Inositol hexaniacinate is a special form of niacin composed of six nicotinic acid molecules bound to and surrounding one molecule of inositol, an unofficial member of the B vitamin group. Inositol hexaniacinate exerts the benefits of niacin without flushing or other side effects. It has been used in Europe for over 30 years not only to lower cholesterol, but also to improve blood flow in the treatment of claudication. Although inositol hexaniacinate yelds slightly better results than standard niacin, the big advantage is that it is safer and much better tolerated (ref 12 & 13).
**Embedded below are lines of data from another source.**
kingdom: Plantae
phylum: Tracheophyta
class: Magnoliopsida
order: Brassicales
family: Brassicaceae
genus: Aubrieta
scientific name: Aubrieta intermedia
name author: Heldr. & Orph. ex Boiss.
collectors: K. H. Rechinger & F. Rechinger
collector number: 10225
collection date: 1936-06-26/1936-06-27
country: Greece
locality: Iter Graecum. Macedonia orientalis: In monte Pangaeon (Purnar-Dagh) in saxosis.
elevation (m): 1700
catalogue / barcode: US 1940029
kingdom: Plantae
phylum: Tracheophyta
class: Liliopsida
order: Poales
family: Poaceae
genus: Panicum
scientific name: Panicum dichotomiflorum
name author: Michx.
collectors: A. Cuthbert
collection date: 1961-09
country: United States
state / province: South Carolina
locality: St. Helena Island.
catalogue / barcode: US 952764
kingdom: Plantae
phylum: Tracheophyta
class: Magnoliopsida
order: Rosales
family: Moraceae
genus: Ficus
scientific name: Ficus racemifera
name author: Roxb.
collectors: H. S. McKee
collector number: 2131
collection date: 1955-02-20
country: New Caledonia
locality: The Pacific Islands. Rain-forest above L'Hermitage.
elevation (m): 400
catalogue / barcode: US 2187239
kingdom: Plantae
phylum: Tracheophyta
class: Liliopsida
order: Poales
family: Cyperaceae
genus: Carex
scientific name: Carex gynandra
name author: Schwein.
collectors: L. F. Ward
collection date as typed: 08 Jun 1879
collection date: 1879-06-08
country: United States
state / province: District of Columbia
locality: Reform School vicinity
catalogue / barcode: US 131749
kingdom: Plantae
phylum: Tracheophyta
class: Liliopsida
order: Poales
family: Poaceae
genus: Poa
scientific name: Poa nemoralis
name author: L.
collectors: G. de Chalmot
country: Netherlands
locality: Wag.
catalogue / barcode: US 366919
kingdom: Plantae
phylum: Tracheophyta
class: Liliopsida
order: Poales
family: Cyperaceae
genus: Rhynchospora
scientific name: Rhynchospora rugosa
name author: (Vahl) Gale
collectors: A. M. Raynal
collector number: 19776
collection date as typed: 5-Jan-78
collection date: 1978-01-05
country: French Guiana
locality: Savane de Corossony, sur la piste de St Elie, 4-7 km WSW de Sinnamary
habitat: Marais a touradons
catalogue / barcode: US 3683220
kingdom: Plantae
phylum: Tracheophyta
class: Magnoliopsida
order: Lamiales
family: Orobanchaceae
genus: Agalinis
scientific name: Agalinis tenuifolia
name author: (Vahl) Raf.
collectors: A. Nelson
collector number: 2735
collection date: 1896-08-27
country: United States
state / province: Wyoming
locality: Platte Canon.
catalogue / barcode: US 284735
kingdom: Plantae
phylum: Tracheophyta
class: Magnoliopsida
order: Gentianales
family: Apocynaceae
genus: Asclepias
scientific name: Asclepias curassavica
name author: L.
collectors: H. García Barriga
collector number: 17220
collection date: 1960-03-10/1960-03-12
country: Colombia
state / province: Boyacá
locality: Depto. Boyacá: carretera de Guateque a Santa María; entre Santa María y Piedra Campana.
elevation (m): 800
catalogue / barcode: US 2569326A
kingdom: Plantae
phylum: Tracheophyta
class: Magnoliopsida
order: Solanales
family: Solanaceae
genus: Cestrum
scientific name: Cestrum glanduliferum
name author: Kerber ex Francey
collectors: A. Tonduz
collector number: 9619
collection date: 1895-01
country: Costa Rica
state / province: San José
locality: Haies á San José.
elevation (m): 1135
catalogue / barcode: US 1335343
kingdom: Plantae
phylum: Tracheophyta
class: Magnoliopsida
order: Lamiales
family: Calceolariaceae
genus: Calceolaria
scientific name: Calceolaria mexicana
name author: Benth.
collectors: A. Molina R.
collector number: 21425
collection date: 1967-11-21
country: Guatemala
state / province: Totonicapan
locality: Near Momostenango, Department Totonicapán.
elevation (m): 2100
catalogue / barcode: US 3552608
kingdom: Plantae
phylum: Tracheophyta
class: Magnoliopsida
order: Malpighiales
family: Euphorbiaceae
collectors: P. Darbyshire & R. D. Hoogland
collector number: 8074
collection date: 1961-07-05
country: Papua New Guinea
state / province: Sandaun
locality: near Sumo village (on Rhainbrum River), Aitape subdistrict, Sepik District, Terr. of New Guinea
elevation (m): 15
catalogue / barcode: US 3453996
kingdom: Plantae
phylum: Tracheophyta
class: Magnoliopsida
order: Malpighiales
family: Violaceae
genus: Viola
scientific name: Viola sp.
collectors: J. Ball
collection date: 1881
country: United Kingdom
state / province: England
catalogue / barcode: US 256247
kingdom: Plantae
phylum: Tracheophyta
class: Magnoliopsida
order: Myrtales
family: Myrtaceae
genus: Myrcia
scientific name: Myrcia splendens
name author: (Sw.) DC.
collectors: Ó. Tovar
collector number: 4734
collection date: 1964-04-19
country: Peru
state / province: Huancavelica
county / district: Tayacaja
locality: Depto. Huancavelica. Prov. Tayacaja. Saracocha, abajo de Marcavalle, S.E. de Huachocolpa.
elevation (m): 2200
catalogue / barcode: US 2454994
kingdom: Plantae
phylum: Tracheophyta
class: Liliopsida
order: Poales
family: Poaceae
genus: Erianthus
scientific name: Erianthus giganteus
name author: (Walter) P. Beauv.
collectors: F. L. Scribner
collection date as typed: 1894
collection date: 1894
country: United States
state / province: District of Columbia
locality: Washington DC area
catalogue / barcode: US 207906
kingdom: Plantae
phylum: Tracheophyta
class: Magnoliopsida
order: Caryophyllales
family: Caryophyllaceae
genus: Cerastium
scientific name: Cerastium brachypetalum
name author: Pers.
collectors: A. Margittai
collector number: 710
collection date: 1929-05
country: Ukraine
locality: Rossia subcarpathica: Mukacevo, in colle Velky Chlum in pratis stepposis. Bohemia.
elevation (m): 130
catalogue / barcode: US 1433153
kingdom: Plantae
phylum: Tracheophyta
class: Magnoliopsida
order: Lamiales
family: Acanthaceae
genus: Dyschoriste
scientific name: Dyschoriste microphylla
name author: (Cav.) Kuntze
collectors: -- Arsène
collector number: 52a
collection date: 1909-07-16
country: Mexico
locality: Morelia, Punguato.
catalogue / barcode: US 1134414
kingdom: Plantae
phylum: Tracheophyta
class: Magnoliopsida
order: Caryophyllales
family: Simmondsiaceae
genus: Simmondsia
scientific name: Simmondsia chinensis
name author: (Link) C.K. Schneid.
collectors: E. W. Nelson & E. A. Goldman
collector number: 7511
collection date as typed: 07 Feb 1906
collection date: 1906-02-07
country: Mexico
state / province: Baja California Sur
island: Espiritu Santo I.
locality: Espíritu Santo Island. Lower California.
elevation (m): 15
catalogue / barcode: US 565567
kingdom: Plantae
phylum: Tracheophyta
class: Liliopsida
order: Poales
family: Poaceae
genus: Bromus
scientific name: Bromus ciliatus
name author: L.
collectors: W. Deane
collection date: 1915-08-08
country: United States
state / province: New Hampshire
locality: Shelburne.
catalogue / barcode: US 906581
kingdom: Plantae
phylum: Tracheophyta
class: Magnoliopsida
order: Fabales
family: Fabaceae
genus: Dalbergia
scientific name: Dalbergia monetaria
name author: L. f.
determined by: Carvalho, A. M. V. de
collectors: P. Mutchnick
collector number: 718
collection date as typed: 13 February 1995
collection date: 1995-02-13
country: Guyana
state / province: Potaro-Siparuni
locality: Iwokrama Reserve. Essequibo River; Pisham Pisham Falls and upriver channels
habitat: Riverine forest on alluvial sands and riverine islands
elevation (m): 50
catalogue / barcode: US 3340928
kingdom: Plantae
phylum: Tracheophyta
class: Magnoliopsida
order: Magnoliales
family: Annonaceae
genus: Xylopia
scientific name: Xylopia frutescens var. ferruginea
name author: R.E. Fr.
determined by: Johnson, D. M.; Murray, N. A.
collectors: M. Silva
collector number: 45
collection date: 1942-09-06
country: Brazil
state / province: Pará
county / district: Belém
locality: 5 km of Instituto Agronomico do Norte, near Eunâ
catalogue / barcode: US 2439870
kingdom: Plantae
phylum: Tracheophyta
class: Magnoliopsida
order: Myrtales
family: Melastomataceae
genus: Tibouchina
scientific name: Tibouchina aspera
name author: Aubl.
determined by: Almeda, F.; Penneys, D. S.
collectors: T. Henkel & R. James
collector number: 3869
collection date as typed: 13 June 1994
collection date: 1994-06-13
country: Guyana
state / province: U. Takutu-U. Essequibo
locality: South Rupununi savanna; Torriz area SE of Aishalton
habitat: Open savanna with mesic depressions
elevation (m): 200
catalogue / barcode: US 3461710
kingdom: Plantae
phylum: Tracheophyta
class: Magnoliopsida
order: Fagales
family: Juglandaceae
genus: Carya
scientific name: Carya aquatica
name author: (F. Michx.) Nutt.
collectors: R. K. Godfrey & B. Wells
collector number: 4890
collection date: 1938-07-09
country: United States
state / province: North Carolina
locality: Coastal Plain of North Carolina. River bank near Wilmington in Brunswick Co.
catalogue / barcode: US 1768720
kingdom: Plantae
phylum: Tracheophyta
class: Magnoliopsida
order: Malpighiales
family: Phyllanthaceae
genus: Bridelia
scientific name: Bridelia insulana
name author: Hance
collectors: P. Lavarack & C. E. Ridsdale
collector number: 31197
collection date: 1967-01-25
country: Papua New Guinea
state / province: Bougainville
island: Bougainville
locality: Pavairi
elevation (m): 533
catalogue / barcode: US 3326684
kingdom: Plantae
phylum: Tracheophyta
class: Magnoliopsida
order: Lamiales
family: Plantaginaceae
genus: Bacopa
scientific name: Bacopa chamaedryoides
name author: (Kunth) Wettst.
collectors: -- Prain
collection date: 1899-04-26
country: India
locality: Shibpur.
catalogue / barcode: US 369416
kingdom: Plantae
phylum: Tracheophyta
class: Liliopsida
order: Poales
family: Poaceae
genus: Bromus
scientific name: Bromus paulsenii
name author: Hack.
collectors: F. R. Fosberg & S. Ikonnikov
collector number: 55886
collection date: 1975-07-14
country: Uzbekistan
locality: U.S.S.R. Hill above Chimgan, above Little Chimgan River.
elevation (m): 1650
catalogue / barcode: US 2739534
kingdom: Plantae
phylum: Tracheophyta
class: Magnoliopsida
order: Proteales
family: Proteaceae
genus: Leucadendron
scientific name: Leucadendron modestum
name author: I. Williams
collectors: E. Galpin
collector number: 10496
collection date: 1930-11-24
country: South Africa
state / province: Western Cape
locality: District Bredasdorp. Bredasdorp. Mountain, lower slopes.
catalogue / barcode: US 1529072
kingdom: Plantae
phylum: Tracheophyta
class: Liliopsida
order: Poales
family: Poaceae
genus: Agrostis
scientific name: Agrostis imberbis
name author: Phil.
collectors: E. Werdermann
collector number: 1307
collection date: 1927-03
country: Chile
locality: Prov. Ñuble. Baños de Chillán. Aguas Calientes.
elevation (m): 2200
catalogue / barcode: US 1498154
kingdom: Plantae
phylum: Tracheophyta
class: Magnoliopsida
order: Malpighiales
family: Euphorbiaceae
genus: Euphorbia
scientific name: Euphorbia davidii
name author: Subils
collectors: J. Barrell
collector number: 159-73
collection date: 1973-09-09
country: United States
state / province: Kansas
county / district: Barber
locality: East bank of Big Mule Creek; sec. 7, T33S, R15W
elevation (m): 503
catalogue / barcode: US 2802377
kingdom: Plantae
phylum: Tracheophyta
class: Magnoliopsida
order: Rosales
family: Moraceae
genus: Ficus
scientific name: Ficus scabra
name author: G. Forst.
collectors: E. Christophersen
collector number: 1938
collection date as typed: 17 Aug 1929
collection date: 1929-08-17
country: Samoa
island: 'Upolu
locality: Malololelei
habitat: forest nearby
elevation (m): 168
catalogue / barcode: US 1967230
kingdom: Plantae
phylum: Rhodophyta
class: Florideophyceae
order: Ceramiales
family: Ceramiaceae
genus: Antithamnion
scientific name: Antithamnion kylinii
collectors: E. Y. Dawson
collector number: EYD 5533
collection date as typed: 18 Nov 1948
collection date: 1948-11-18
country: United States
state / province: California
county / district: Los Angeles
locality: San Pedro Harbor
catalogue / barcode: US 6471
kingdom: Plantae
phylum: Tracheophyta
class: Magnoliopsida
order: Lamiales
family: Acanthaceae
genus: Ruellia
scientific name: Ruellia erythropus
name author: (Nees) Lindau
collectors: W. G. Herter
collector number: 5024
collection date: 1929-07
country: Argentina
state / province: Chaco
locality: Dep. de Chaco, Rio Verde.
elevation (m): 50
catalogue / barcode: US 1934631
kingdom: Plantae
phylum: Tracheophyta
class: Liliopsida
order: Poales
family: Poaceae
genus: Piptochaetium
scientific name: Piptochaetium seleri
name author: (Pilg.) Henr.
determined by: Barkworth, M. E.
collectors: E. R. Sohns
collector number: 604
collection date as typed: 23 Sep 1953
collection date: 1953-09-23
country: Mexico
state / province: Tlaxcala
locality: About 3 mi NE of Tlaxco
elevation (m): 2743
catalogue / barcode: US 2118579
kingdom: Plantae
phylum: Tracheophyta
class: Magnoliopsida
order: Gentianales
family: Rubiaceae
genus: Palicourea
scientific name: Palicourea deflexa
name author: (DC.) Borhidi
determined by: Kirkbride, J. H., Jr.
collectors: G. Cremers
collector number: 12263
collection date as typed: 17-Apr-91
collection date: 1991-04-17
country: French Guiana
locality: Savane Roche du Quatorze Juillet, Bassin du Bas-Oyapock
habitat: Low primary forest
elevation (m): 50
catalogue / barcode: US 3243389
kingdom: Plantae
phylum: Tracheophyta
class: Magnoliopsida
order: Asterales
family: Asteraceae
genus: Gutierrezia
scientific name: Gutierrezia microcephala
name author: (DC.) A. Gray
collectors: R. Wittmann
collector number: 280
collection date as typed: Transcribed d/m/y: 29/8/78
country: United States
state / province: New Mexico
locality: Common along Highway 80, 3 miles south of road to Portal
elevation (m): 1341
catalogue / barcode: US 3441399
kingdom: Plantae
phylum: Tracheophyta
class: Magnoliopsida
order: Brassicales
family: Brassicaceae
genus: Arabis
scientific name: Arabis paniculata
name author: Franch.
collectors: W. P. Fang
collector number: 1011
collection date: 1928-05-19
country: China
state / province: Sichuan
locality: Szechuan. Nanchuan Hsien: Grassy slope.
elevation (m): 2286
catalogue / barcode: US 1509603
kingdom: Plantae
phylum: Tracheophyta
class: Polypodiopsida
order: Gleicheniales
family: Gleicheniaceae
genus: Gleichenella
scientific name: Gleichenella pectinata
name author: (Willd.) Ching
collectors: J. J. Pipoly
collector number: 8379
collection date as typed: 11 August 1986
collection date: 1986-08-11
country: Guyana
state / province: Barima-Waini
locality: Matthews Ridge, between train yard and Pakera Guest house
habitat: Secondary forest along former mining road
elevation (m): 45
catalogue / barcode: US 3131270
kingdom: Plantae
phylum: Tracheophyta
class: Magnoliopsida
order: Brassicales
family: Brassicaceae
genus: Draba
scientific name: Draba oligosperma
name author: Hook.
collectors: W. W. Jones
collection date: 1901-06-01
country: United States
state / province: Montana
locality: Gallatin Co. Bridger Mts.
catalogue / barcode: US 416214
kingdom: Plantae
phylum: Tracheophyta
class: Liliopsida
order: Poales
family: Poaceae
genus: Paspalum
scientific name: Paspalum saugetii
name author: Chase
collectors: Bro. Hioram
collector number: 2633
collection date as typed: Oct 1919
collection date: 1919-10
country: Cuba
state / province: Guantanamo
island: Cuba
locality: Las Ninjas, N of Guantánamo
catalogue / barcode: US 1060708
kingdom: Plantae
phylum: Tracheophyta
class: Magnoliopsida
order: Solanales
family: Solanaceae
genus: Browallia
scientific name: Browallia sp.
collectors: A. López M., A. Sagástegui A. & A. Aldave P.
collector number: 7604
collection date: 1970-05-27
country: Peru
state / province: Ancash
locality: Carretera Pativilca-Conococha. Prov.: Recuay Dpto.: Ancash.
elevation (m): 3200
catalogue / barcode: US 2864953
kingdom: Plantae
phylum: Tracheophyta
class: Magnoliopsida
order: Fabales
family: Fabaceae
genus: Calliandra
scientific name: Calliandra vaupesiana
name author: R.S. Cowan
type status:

You should not use sustained-release niacin. If you use pure crystalline niacin, start with a dose of 100 mg three times a day and carefully increase the dosage over a period of 4 to 6 weeks to the full therapeutic dose of 1.5 grams to 3 grams daily in divided dosage. If you are using inositol hexaniacinate, begin with 500 mg 3 times daily for 2 weeks and then increase to 1000 mg. It is best to take either crystalline niacin or inositol hexaniacinate with meals.
The side effects of niacin are well known. The most common and bothersome side effect is the skin flushing that typically occurs 20 to 30 minutes after taking the niacin. Other occasional side effects of niacin include gastric irritation, nausea, and liver damage. In an attempt to combat the acute reaction of skin flushing, several manufacturers began marketing "sustained-release","timed-released", or "slow-released" niacin products. Although these forms of niacin reduce skin flushing, they are actually more toxic to the liver. A recent study published in the Journal of the American Medical Association (JAMA) strongly recommended that sustained-released niacin be restricted from use because of the high percentage (78 percent) of patient withdrawal because of side effects; 52 percent of the patients taking the sustained-release niacin developed liver damage, while none of the patients taking immediate-release niacin developed liver damage (ref 42).
Again, inositol hexaniacinate is the safest form of niacin currently available. Both short- and long-term studies show it is virtually free of side effects other than an occasional person experiencing mild gastric upset or mild skin irritation.
Because niacin can impair glucose tolerance, it should probably not be used in diabetics unless they are under close observation. Niacin should not be used in patients with pre-existing liver disease or elevation in liver enzymes, gout, or peptic ulcers.
Regardless of the form on niacin being used, periodic checking (minimum every 3 months ) of cholesterol and liver function tests are indicated when high-dose (i.e., 2 to 6 grams per day) niacin, inositol hexaniacinate, or niacinamide therapy is being used.
DiPalma JR and Thayer WS, Use of niacin as a drug. Annu Rev Nutr, 11, 169-187, 1991.
The Coronary Drug Project Group, Clofibrate and niacin in coronary heart disease. JAMA, 231, 360-381, 1975.
Welsh AL and Ede M, inositol hexanicotinate for improved nicotinic acid therapy. Int Record Med, 174, 9-15, 1961.
El-Enein AMA, et al., The role of nicotinic acid and inositol hexaniacinate as anticholesterolemic and antilipemic agents. Nutr Rep Intl, 28, 899-911, 1983.
McKenney JM, et al., A comparison of the efficacy and toxic effects of sustained- vs. immediate-release niacin in hypercholesterolemic patients. JAMA, 271, 672-677, 1994.